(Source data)
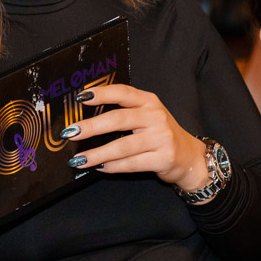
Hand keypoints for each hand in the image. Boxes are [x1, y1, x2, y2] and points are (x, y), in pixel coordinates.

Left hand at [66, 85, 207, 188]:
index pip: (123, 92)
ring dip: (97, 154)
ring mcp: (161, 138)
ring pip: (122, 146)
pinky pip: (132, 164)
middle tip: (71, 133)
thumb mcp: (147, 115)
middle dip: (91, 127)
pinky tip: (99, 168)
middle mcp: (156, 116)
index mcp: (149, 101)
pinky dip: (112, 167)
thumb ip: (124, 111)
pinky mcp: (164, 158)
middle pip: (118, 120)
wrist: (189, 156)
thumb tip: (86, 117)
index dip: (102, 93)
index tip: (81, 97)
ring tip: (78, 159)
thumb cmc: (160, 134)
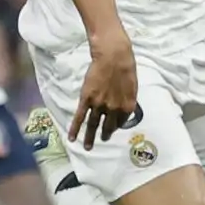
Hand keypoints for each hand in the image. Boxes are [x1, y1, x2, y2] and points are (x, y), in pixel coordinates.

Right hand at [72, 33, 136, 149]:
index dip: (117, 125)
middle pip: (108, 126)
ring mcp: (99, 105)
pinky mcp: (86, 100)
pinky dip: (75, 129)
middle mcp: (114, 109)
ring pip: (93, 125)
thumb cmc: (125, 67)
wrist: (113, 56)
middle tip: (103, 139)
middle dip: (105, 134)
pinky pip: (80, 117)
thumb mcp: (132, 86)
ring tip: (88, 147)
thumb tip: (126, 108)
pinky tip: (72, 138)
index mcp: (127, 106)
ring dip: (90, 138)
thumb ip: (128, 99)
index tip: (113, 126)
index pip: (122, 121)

TASK PROMPT: All entries need to be duplicated exactly, apart from the images.

RESULT OF THE EXERCISE:
Hand keypoints for each hand in the image. Boxes are [x1, y1, x2, y2] and points are (x, y), in pixel coordinates.

Left hand at [66, 85, 207, 188]:
index pip: (123, 92)
ring dip: (97, 154)
ring mcp: (161, 138)
ring pip: (122, 146)
pinky pip: (132, 164)
middle tip: (71, 133)
thumb mcp: (147, 115)
middle dip: (91, 127)
pinky tip: (99, 168)
middle mcp: (156, 116)
index mcp: (149, 101)
pinky dip: (112, 167)
thumb ip: (124, 111)
pinky mcp: (164, 158)
middle pip: (118, 120)
wrist: (189, 156)
thumb tip: (86, 117)
index dip: (102, 93)
index tip: (81, 97)
ring tip: (78, 159)
thumb cmc: (160, 134)
Hand keypoints for each hand in the image. Boxes are [x1, y1, x2, y2] and points are (x, y), in pixel coordinates.

Right hand at [72, 33, 136, 149]:
index dip: (117, 125)
middle pip: (108, 126)
ring mcp: (99, 105)
pinky mcp: (86, 100)
pinky dip: (75, 129)
middle mcp: (114, 109)
ring pip: (93, 125)
thumb cmc: (125, 67)
wrist: (113, 56)
middle tip: (103, 139)
middle dip: (105, 134)
pinky pip: (80, 117)
thumb mcp: (132, 86)
ring tip: (88, 147)
thumb tip: (126, 108)
pinky tip: (72, 138)
index mcp: (127, 106)
ring dip: (90, 138)
thumb ip: (128, 99)
index tip: (113, 126)
index pip: (122, 121)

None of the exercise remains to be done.